What the task requires. Among the records below, how many lines contain "center"? State the number and nothing more.

Data to use.
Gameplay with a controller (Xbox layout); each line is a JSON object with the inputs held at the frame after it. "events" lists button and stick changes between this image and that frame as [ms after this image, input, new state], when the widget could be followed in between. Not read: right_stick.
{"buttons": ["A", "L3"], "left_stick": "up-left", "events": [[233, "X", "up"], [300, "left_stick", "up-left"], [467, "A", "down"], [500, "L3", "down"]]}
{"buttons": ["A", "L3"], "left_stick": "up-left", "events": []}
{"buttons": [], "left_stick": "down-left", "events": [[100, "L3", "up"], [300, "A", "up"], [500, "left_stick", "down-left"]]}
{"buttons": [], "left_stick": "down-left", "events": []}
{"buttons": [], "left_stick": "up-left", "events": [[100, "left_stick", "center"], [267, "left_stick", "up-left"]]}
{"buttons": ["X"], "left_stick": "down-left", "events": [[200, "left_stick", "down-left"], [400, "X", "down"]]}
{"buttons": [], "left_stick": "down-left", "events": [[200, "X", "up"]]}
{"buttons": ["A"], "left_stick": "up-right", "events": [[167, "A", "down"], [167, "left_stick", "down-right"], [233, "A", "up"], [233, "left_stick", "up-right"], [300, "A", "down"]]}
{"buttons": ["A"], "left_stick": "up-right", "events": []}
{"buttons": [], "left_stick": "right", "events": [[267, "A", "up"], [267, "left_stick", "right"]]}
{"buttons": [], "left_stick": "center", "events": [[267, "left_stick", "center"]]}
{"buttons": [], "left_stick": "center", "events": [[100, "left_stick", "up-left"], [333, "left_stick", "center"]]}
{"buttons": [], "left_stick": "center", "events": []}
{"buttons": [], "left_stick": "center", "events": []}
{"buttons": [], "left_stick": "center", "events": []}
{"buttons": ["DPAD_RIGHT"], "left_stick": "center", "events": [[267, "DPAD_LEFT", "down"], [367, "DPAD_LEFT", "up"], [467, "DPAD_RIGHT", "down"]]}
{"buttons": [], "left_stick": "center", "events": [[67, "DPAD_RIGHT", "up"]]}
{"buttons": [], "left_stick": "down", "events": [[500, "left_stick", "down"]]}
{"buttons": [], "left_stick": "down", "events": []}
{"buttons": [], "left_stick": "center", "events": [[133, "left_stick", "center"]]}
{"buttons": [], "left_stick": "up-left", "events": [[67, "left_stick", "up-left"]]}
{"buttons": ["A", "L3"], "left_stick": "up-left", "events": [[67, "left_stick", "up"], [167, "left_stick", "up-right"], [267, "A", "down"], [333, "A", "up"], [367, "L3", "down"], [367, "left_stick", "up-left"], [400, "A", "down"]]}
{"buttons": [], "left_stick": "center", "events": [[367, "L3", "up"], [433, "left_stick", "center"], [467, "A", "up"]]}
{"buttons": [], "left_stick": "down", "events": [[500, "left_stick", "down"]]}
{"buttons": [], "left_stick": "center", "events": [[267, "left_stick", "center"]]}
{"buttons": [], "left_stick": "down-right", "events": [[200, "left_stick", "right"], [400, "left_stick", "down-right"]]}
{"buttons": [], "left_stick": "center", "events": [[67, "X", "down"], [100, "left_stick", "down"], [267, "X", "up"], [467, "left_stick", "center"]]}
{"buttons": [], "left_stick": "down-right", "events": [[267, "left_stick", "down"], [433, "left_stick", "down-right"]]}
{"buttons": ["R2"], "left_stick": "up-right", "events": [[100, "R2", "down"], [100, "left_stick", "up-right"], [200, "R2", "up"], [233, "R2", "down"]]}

Exercise solution. 12